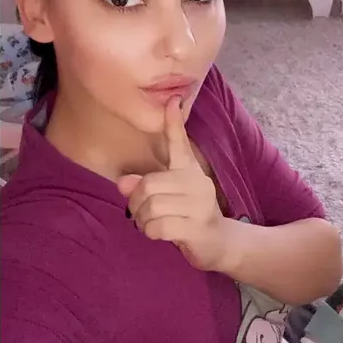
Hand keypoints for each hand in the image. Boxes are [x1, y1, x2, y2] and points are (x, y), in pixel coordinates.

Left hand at [117, 96, 228, 271]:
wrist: (220, 243)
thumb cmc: (189, 215)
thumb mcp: (169, 196)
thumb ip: (145, 186)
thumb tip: (122, 183)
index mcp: (189, 171)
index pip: (179, 143)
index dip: (173, 122)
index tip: (172, 99)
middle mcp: (197, 183)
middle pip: (148, 185)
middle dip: (136, 203)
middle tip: (142, 213)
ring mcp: (199, 205)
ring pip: (150, 207)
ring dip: (143, 221)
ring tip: (153, 224)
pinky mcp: (196, 227)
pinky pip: (157, 227)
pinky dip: (151, 233)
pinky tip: (161, 234)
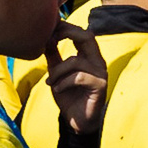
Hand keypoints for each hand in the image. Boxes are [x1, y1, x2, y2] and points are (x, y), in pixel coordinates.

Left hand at [44, 21, 107, 135]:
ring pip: (76, 60)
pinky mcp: (100, 86)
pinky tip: (58, 90)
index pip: (82, 33)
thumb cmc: (69, 96)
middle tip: (49, 39)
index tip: (49, 29)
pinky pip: (79, 77)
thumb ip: (53, 56)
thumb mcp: (57, 73)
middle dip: (67, 34)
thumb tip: (46, 37)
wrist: (78, 120)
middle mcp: (97, 61)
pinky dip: (64, 83)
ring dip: (58, 71)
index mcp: (89, 56)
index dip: (66, 27)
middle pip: (87, 36)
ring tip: (50, 82)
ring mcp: (101, 73)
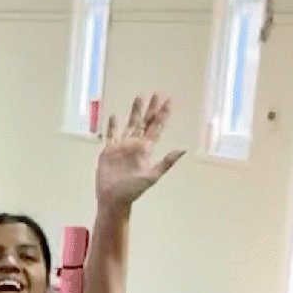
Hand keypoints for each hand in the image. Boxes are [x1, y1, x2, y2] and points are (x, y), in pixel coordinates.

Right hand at [94, 93, 183, 209]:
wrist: (113, 199)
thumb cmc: (132, 190)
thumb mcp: (152, 177)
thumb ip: (166, 162)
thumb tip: (182, 150)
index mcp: (146, 149)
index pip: (156, 127)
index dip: (163, 114)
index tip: (169, 101)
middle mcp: (135, 144)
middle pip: (145, 121)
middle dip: (151, 108)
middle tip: (156, 94)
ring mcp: (122, 146)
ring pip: (130, 124)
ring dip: (134, 111)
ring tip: (139, 97)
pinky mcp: (109, 150)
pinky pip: (112, 134)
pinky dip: (113, 125)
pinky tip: (114, 116)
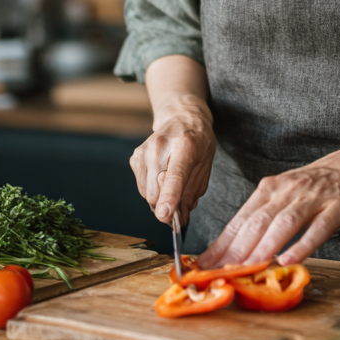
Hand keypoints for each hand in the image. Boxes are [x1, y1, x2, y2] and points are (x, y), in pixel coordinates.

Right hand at [129, 95, 215, 225]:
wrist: (181, 118)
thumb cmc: (197, 142)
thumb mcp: (205, 166)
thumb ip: (192, 195)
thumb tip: (181, 220)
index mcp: (185, 146)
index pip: (175, 175)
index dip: (169, 197)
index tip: (164, 215)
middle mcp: (160, 147)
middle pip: (156, 192)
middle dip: (166, 207)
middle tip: (179, 205)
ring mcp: (144, 151)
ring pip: (146, 194)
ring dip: (159, 198)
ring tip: (172, 182)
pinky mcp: (135, 157)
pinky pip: (141, 187)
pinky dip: (152, 189)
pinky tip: (162, 175)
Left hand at [196, 146, 339, 267]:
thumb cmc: (317, 185)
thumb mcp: (285, 194)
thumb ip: (263, 217)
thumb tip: (235, 248)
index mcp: (270, 189)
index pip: (240, 219)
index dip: (221, 244)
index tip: (203, 264)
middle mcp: (287, 192)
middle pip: (256, 222)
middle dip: (235, 250)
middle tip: (219, 273)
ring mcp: (312, 199)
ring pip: (283, 224)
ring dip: (264, 247)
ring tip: (248, 268)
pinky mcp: (336, 207)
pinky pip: (317, 228)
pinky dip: (302, 245)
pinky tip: (289, 260)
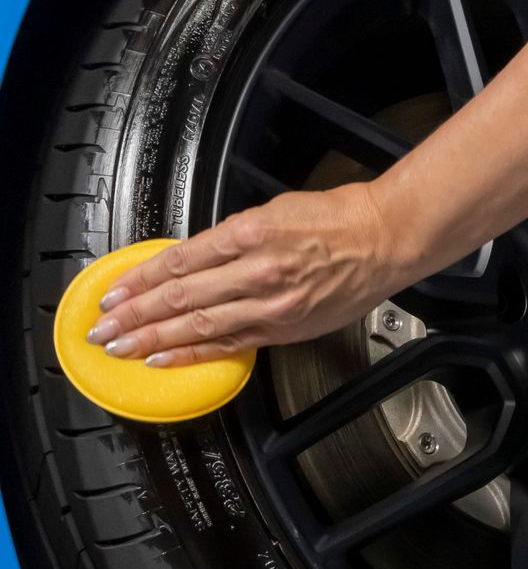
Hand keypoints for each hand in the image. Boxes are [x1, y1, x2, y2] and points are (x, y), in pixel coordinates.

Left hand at [86, 184, 402, 366]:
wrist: (385, 241)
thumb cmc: (339, 220)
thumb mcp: (276, 211)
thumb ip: (234, 237)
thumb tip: (197, 259)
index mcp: (252, 232)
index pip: (180, 260)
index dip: (141, 279)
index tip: (115, 291)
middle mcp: (258, 271)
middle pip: (182, 297)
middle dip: (136, 314)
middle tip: (102, 327)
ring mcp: (272, 304)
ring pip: (200, 326)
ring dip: (154, 338)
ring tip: (121, 346)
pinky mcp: (286, 327)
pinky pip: (231, 344)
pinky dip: (194, 352)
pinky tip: (166, 357)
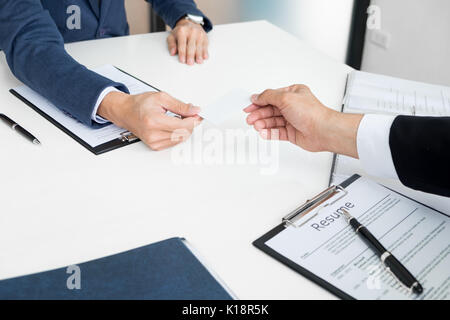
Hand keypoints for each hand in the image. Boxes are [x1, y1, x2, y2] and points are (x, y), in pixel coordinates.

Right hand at [98, 91, 201, 150]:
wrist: (125, 112)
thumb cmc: (140, 104)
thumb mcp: (162, 98)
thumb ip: (180, 105)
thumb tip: (195, 110)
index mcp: (154, 121)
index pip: (183, 126)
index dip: (194, 120)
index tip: (198, 114)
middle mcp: (153, 134)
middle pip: (183, 134)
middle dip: (191, 124)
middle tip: (191, 114)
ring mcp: (153, 142)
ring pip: (180, 139)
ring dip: (185, 129)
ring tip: (180, 118)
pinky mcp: (155, 146)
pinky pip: (174, 142)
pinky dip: (178, 134)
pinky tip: (174, 125)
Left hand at [167, 19, 208, 64]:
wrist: (190, 24)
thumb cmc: (180, 33)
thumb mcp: (172, 36)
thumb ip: (171, 44)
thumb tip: (172, 52)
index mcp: (182, 31)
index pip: (182, 44)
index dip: (182, 53)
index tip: (182, 60)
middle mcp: (191, 31)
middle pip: (191, 46)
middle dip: (190, 55)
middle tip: (190, 63)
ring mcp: (199, 34)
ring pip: (199, 46)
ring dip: (199, 55)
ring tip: (199, 61)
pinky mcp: (205, 37)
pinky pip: (205, 45)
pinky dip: (205, 52)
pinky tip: (204, 57)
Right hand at [244, 84, 362, 157]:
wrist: (322, 131)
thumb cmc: (311, 113)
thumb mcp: (285, 97)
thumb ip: (268, 96)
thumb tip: (257, 96)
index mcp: (293, 93)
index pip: (271, 96)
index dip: (259, 101)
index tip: (249, 106)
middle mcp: (292, 106)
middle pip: (270, 110)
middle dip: (259, 114)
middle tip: (250, 118)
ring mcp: (292, 120)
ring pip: (272, 121)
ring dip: (263, 123)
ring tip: (256, 126)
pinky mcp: (292, 132)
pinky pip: (277, 132)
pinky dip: (269, 132)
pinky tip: (263, 132)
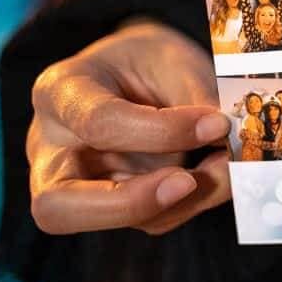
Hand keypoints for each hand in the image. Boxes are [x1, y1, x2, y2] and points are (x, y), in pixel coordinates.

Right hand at [28, 22, 230, 235]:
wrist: (139, 73)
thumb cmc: (148, 61)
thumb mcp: (171, 60)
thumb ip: (194, 99)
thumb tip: (228, 141)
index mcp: (60, 93)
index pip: (98, 124)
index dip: (162, 131)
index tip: (216, 123)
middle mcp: (53, 149)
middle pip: (57, 205)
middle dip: (130, 203)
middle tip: (188, 181)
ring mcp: (80, 186)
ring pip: (117, 221)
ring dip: (184, 201)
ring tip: (227, 163)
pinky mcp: (116, 206)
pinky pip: (154, 219)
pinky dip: (194, 201)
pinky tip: (219, 170)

* **Problem statement**
Every record above should be transcribed exactly; the pictures stay out of the copy.

* **Output of the exercise**
Hand keypoints for each hand in the image. Boxes are [x1, y1, x2, y2] and points are (x, y), in pixel coordinates.

Left hand at [117, 96, 228, 271]:
wrist: (220, 243)
thumb cmc: (189, 215)
thumb mcp: (169, 196)
thumb ip: (145, 186)
thumb tip: (122, 183)
index mcp: (189, 171)
index pip: (179, 143)
index dip: (173, 122)
index tip: (172, 99)
middle mcp: (197, 183)
middle pip: (148, 185)
middle dip: (136, 203)
middle tip: (142, 213)
ring mcp: (199, 205)
ring pip: (150, 207)
ring dip: (143, 221)
ring tip: (153, 224)
pinky mcp: (196, 227)
pinky pip: (157, 227)
pinky dip: (151, 233)
pinky tip: (161, 234)
Hand keypoints for each hand in the image. Boxes are [x1, y1, x2, y2] and points are (x, y), in pixel coordinates.

Left hand at [44, 21, 107, 135]:
ring pip: (76, 60)
pinky mcp: (100, 86)
pinky tip: (58, 90)
index pip: (82, 33)
thumb cmc: (69, 96)
middle tip: (49, 39)
index tip: (49, 29)
pinky pip: (79, 77)
thumb ip: (53, 56)
thumb mcp: (57, 73)
middle dip: (67, 34)
thumb tip: (46, 37)
wrist: (78, 120)
middle mcp: (97, 61)
pinky dip: (64, 83)
ring dip: (58, 71)
index mcp: (89, 56)
index dip: (66, 27)
middle pip: (87, 36)
ring tip: (50, 82)
ring mcp: (101, 73)
Hand keypoints for each hand in the image. Boxes are [x1, y1, x2, y2] and points are (x, y), in pixel coordinates.

Right hand at [94, 93, 183, 209]:
wrist: (113, 199)
thumb cmc: (132, 190)
thumb mcp: (152, 177)
thumb ip: (166, 162)
thumb tip: (182, 150)
index mcp: (146, 149)
index pip: (156, 127)
index dip: (163, 114)
index tip: (169, 101)
middle mcp: (135, 144)
middle pip: (145, 121)
middle dip: (151, 108)
middle tip: (156, 94)
ring mcp: (122, 146)
ring pip: (130, 124)
ring dip: (134, 111)
ring tip: (139, 97)
pinky mcp: (109, 150)
pinky pip: (112, 134)
pinky dip: (113, 125)
pinky tip: (114, 116)
Hand keypoints for each hand in the image. Boxes are [x1, y1, x2, y2] and points are (x, y), in pixel coordinates.

Right hand at [129, 95, 215, 225]:
wrist: (181, 118)
thumb cmc: (197, 142)
thumb mcp: (205, 166)
thumb ip: (192, 195)
thumb tip: (181, 220)
index mcp: (185, 146)
index pip: (175, 175)
index dip: (169, 197)
index tip: (164, 215)
middle mcp: (160, 147)
middle pip: (156, 192)
middle dip: (166, 207)
middle tip: (179, 205)
ring mcp: (144, 151)
ring pip: (146, 194)
ring dip: (159, 198)
ring tip: (172, 182)
pinky mcp: (135, 157)
pinky pip: (141, 187)
pinky dip: (152, 189)
pinky tip: (162, 175)
Left hand at [196, 146, 339, 267]:
thumb cmc: (317, 185)
thumb mcp: (285, 194)
thumb ip: (263, 217)
thumb tip: (235, 248)
index mcp: (270, 189)
index pip: (240, 219)
index dip: (221, 244)
index tip: (203, 264)
middle mcp: (287, 192)
middle pip: (256, 222)
middle dip: (235, 250)
middle tip: (219, 273)
ring mcp: (312, 199)
ring pip: (283, 224)
ring dip: (264, 247)
ring tip: (248, 268)
pinky mcp: (336, 207)
pinky pip: (317, 228)
pinky dip: (302, 245)
pinky tip: (289, 260)
Hand keypoints for each hand in the image. Boxes are [x1, y1, x2, y2] and points are (x, y), in pixel coordinates.

Left hand at [86, 184, 402, 366]:
wrist: (385, 241)
thumb cmc: (339, 220)
thumb mcp: (276, 211)
thumb ip: (234, 237)
thumb tip: (197, 259)
index mcp: (252, 232)
index pip: (180, 260)
index dip: (141, 279)
index tip: (115, 291)
middle mcp: (258, 271)
middle pip: (182, 297)
middle dip: (136, 314)
middle tip: (102, 327)
ring mcp: (272, 304)
ring pip: (200, 326)
ring dip: (154, 338)
ring tip: (121, 346)
pinky mcp: (286, 327)
pinky pip: (231, 344)
pinky dip: (194, 352)
pinky tip: (166, 357)
Hand keypoints for each hand in the image. Boxes are [x1, y1, x2, y2] and points are (x, y), in pixel coordinates.

Right hand at [98, 91, 201, 150]:
wrist: (125, 112)
thumb cmc: (140, 104)
thumb mcp: (162, 98)
thumb ip: (180, 105)
thumb tip: (195, 110)
index mcp: (154, 121)
index pip: (183, 126)
index dip: (194, 120)
index tip: (198, 114)
middle mcp: (153, 134)
middle pip: (183, 134)
middle dip: (191, 124)
middle tip: (191, 114)
ring mcp: (153, 142)
ring pip: (180, 139)
ring dip: (185, 129)
ring tip: (180, 118)
pinky mcp: (155, 146)
pinky pip: (174, 142)
pinky dip: (178, 134)
pinky tip: (174, 125)
Left hand at [167, 19, 208, 64]:
wrist: (190, 24)
thumb cmc: (180, 33)
thumb mcp: (172, 36)
thumb ip: (171, 44)
thumb tip: (172, 52)
index mcp: (182, 31)
index pip: (182, 44)
index dip: (182, 53)
index tip: (182, 60)
middle mcp: (191, 31)
middle pip: (191, 46)
middle dip: (190, 55)
middle tip: (190, 63)
ring mcp: (199, 34)
ring pip: (199, 46)
ring dip: (199, 55)
ring tip: (199, 61)
pinky mcp: (205, 37)
pinky pip: (205, 45)
pinky dip: (205, 52)
pinky tip: (204, 57)
Right hand at [244, 84, 362, 157]:
wrist: (322, 131)
thumb cmc: (311, 113)
thumb mcp: (285, 97)
thumb ip: (268, 96)
thumb tip: (257, 96)
index mcp: (293, 93)
index pip: (271, 96)
index dip: (259, 101)
index tip: (249, 106)
middle mcp: (292, 106)
middle pip: (270, 110)
middle dip: (259, 114)
middle tip: (250, 118)
ring mcp: (292, 120)
ring pip: (272, 121)
ring dip: (263, 123)
ring tip: (256, 126)
pinky mcp: (292, 132)
pinky pip: (277, 132)
pinky dip: (269, 132)
pinky tip: (263, 132)
Hand keypoints for each hand in the image. Boxes are [x1, y1, x2, y2] and points are (x, y), in pixel coordinates.

Right hand at [28, 22, 230, 235]:
wrist: (139, 73)
thumb cmc: (148, 61)
thumb mcp: (171, 60)
thumb ip: (194, 99)
thumb tip: (228, 141)
index mcp: (60, 93)
index pip: (98, 124)
index dip: (162, 131)
index tip: (216, 123)
middle mcp: (53, 149)
middle pip: (57, 205)
middle dip: (130, 203)
middle tip: (188, 181)
ring mcp: (80, 186)
ring pip: (117, 221)
ring dip: (184, 201)
ring tip: (227, 163)
pinky mcp: (116, 206)
pinky pip: (154, 219)
pinky dip: (194, 201)
pinky tip: (219, 170)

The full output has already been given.